- **Activity**: Below are records; repeat them all exactly.

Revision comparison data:
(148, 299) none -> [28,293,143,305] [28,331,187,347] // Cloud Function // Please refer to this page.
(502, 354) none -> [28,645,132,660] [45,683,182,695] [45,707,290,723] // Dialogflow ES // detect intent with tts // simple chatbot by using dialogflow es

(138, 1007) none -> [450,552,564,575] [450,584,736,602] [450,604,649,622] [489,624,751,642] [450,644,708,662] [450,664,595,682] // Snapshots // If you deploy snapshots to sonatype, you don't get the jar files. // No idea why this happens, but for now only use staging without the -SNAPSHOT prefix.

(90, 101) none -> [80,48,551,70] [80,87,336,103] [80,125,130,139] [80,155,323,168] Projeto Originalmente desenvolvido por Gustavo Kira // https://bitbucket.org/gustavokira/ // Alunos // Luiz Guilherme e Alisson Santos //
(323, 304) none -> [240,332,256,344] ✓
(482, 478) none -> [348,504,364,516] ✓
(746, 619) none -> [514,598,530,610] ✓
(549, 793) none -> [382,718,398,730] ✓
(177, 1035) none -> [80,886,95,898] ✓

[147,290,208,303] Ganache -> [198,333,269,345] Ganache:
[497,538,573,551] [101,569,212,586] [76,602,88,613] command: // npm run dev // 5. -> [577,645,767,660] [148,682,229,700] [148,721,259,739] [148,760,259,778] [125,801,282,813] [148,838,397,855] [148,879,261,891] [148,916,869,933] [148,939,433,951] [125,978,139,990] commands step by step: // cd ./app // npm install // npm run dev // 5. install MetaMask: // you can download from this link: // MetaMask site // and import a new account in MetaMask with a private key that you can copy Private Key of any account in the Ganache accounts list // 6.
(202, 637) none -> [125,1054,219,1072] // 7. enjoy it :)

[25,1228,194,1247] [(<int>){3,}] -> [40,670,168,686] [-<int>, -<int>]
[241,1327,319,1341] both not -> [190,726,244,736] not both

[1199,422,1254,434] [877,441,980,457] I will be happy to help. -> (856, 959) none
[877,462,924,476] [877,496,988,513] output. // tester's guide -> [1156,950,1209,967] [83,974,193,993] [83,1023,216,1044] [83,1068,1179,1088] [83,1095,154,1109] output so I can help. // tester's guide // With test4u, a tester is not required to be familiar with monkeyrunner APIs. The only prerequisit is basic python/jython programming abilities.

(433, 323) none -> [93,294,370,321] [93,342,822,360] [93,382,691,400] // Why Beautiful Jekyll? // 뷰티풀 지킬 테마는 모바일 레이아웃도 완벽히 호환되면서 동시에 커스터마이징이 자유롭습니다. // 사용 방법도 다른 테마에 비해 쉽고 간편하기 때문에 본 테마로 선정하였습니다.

- **Written solution**:
(148, 299) none -> [28,293,143,305] [28,331,187,347] // Cloud Function // Please refer to this page.
(502, 354) none -> [28,645,132,660] [45,683,182,695] [45,707,290,723] // Dialogflow ES // detect intent with tts // simple chatbot by using dialogflow es

(138, 1007) none -> [450,552,564,575] [450,584,736,602] [450,604,649,622] [489,624,751,642] [450,644,708,662] [450,664,595,682] // Snapshots // If you deploy snapshots to sonatype, you don't get the jar files. // No idea why this happens, but for now only use staging without the -SNAPSHOT prefix.

(90, 101) none -> [80,48,551,70] [80,87,336,103] [80,125,130,139] [80,155,323,168] Projeto Originalmente desenvolvido por Gustavo Kira // https://bitbucket.org/gustavokira/ // Alunos // Luiz Guilherme e Alisson Santos //
(323, 304) none -> [240,332,256,344] ✓
(482, 478) none -> [348,504,364,516] ✓
(746, 619) none -> [514,598,530,610] ✓
(549, 793) none -> [382,718,398,730] ✓
(177, 1035) none -> [80,886,95,898] ✓

[147,290,208,303] Ganache -> [198,333,269,345] Ganache:
[497,538,573,551] [101,569,212,586] [76,602,88,613] command: // npm run dev // 5. -> [577,645,767,660] [148,682,229,700] [148,721,259,739] [148,760,259,778] [125,801,282,813] [148,838,397,855] [148,879,261,891] [148,916,869,933] [148,939,433,951] [125,978,139,990] commands step by step: // cd ./app // npm install // npm run dev // 5. install MetaMask: // you can download from this link: // MetaMask site // and import a new account in MetaMask with a private key that you can copy Private Key of any account in the Ganache accounts list // 6.
(202, 637) none -> [125,1054,219,1072] // 7. enjoy it :)

[25,1228,194,1247] [(<int>){3,}] -> [40,670,168,686] [-<int>, -<int>]
[241,1327,319,1341] both not -> [190,726,244,736] not both

[1199,422,1254,434] [877,441,980,457] I will be happy to help. -> (856, 959) none
[877,462,924,476] [877,496,988,513] output. // tester's guide -> [1156,950,1209,967] [83,974,193,993] [83,1023,216,1044] [83,1068,1179,1088] [83,1095,154,1109] output so I can help. // tester's guide // With test4u, a tester is not required to be familiar with monkeyrunner APIs. The only prerequisit is basic python/jython programming abilities.

(433, 323) none -> [93,294,370,321] [93,342,822,360] [93,382,691,400] // Why Beautiful Jekyll? // 뷰티풀 지킬 테마는 모바일 레이아웃도 완벽히 호환되면서 동시에 커스터마이징이 자유롭습니다. // 사용 방법도 다른 테마에 비해 쉽고 간편하기 때문에 본 테마로 선정하였습니다.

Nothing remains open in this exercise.